## Exercise aim
For every line below, restate it exactly and drop the images.

## Dataset
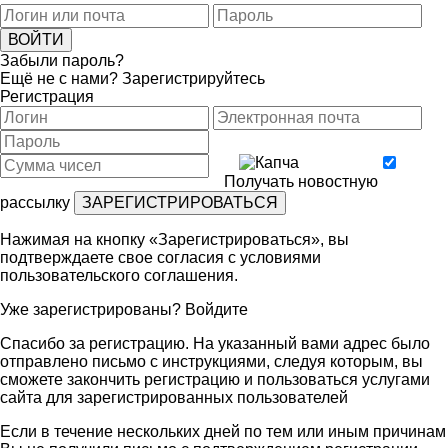
Забыли пароль?
Ещё не с нами?
Зарегистрируйтесь
Регистрация
Получать новостную
рассылку
Нажимая на кнопку «Зарегистрироваться», вы
подтверждаете свое согласия с условиями
пользовательского соглашения
.
Уже зарегистрированы?
Войдите
Спасибо за регистрацию. На указанный вами адрес было
отправлено письмо с инструкциями, следуя которым, вы
сможете закончить регистрацию и пользоваться услугами
сайта для зарегистрированных пользователей
Если в течение нескольких дней по тем или иным причинам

## Your solution
Забыли пароль?
Ещё не с нами?
Зарегистрируйтесь
Регистрация
Получать новостную
рассылку
Нажимая на кнопку «Зарегистрироваться», вы
подтверждаете свое согласия с условиями
пользовательского соглашения
.
Уже зарегистрированы?
Войдите
Спасибо за регистрацию. На указанный вами адрес было
отправлено письмо с инструкциями, следуя которым, вы
сможете закончить регистрацию и пользоваться услугами
сайта для зарегистрированных пользователей
Если в течение нескольких дней по тем или иным причинам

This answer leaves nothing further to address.